De ésta manera, la propia película de Griffith expone en el campo, lo que no aparece en muchas películas contemporáneas contra el racismo. Si en nuestro caso, el “negro de mierda” o “cabecita negra” apuntaba al rol del poder adquisitivo frente a esa desigualdad, en el país de Abraham Lincoln, a pesar que la esclavitud formó parte de la historia económica estadounidense, varios relatos contra la discriminación a los negros se abstienen de esa perspectiva. Al quedar desclasados, los relatos se conforman con la mea culpa cristiana. Por eso no sorprende que todavía se mantengan sus lazos coloniales. Tal es el caso de 12 años de esclavitud (2013), con sus insistentes exposiciones de flagelaciones, y que aun siendo dirigida por el afrodescendiente Steve McQueen, su productor Brad Pitt, blanco y rubio, aparece en escena como un reluciente Jesucristo para salvar el pellejo al protagonista.
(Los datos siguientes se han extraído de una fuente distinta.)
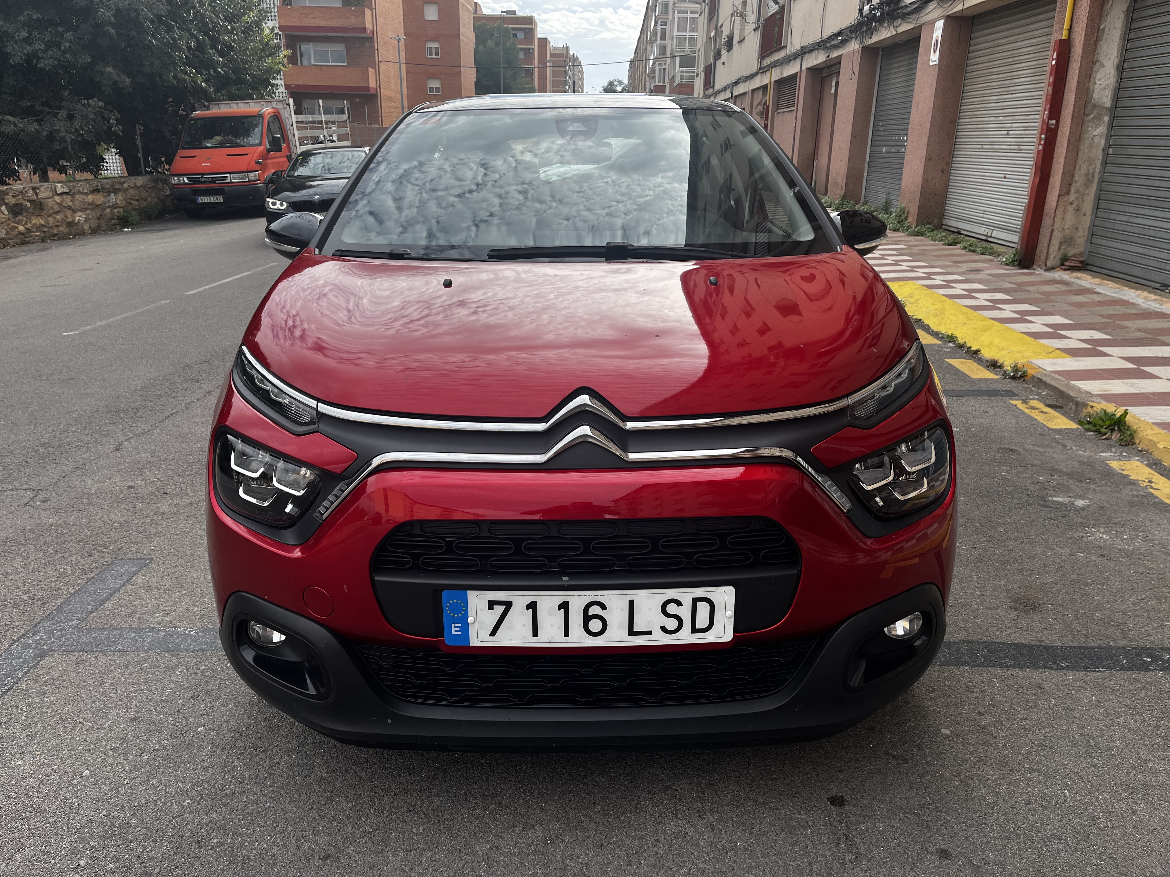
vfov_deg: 53.1
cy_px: 438
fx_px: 879
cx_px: 585
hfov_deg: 67.3
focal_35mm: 26
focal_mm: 5.1
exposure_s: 1/1309
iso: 50
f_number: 1.6
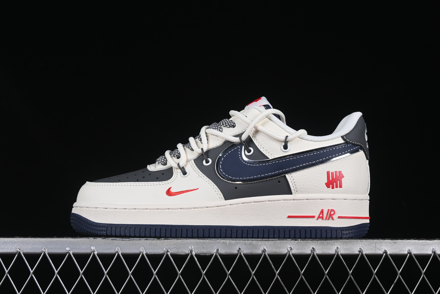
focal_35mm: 75
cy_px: 147
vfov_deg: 18.2
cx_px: 220
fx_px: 917
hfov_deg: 27.0
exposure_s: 1/80
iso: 160
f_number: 8
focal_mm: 50
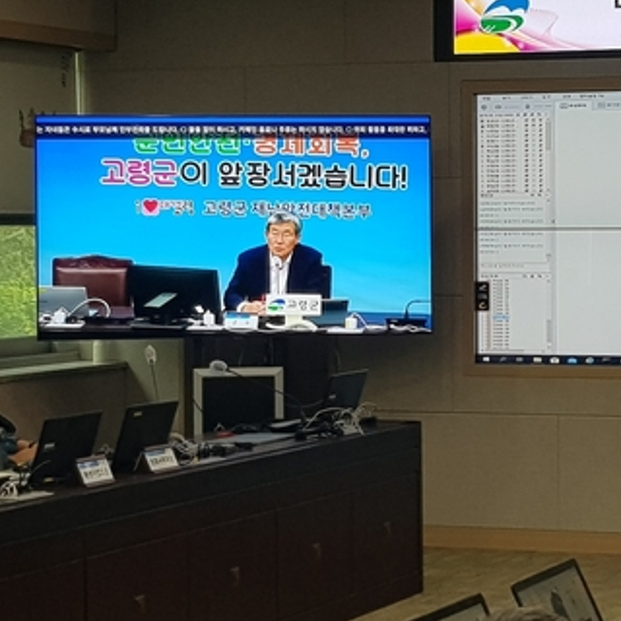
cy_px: 301
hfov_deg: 33.8
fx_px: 934
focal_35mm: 46
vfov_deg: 36.8
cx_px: 613
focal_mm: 4.2
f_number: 1.7
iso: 50
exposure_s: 1/120
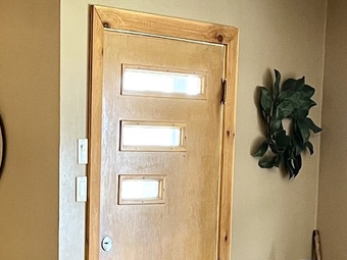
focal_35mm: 110
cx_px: 50
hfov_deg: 17.7
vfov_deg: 13.1
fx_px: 1103
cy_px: 327
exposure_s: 1/60
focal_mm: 5.1
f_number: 1.6
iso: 160
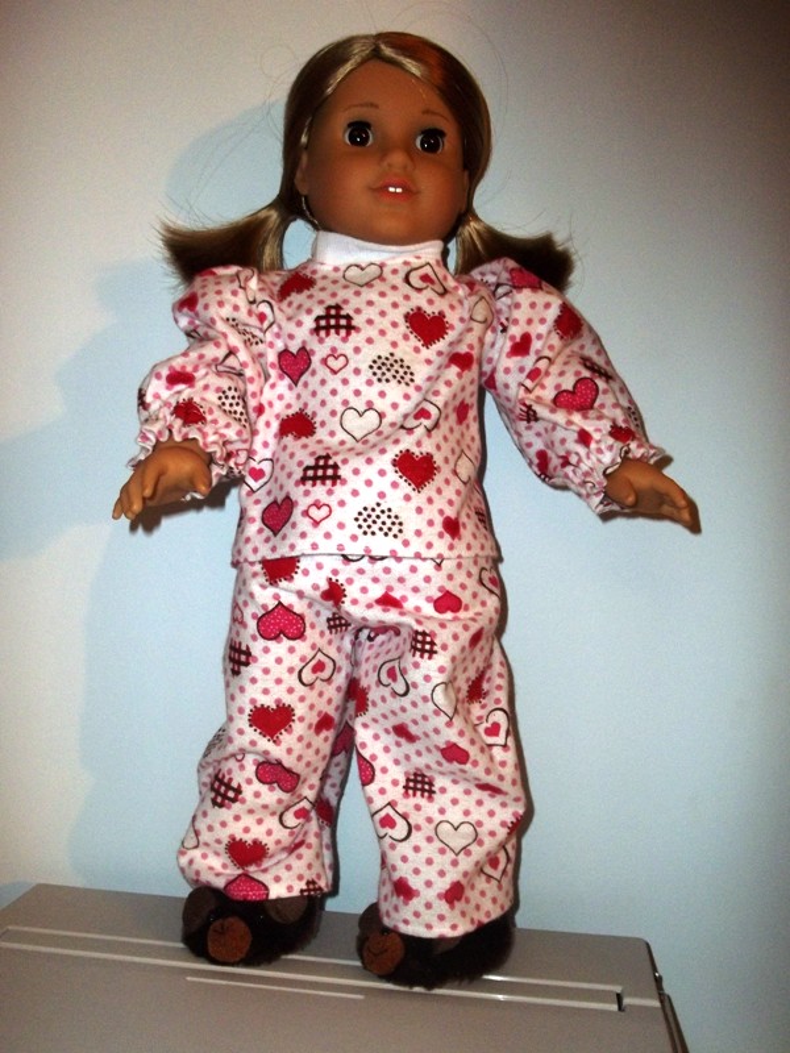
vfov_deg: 55.4
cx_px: 395
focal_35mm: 33
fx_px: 1004
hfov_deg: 42.9
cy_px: 526
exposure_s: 1/30
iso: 160
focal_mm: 5.9
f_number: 3.3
Tenemos ahora otro montaje simultáneo, con dos momentos. Momento 1: un avejentado negro, sentado en una vivienda, comparte con un grupo de jóvenes integrantes de lxs Panteras Negras, sobre un terrible caso de linchamiento contra un niño negro, ocurrido a principios del siglo 20. Momento 2: se prepara una ceremonia de la versión setentista del Ku Klux Klan. Momento 1: el viejo les cuenta a las Panteras Negras que cuando mataron a aquel niño, se había estrenado en el mismo año El nacimiento de una nación. Momento 2: el evento del Klan concluye con la proyección del mencionado filme.
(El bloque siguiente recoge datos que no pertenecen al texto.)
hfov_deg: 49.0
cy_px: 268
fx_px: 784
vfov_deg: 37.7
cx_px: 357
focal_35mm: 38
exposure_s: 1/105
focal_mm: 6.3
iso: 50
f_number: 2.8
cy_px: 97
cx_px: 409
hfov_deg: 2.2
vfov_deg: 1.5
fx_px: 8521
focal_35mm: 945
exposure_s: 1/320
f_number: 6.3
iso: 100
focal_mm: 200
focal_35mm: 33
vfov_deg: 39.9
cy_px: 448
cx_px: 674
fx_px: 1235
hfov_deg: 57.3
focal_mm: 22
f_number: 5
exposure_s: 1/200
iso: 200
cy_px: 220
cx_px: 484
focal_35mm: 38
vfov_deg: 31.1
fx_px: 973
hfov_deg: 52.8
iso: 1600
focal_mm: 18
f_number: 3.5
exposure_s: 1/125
Ésta secuencia forma parte de la película El infiltrado del KKKlan (2018), una de las últimas películas de Spike Lee, cineasta que ha problematizado sobre el tema a discutir y que, después de algunas obras flojas, vuelve al ruedo en ésta comedia negra, inspirada en un hecho real, pero aprovechando el libertinaje que ofrece la ficción. Sobre esa secuencia mencionada, se trata de un verdadero ensayo meta-discursivo, donde la función de planos y montajes utilizados por Griffith, ahora son aprovechados por Lee, en donde recurre al montaje simultáneo para que, dentro del mismo, refiera a la película que la pergeñó. La ironía no solo no se reniega de la herencia recibida por aquel ingenioso narrador, sino que contraataca con sus mismas herramientas, y a la vez permitiéndosenos advertir que la serpiente dentro del huevo se torna más visible con la llegada de Donald Trump al poder. El final de la película es una abrupta bajada de línea, y que verla hoy se torna un pronóstico evidente y no menos acertado.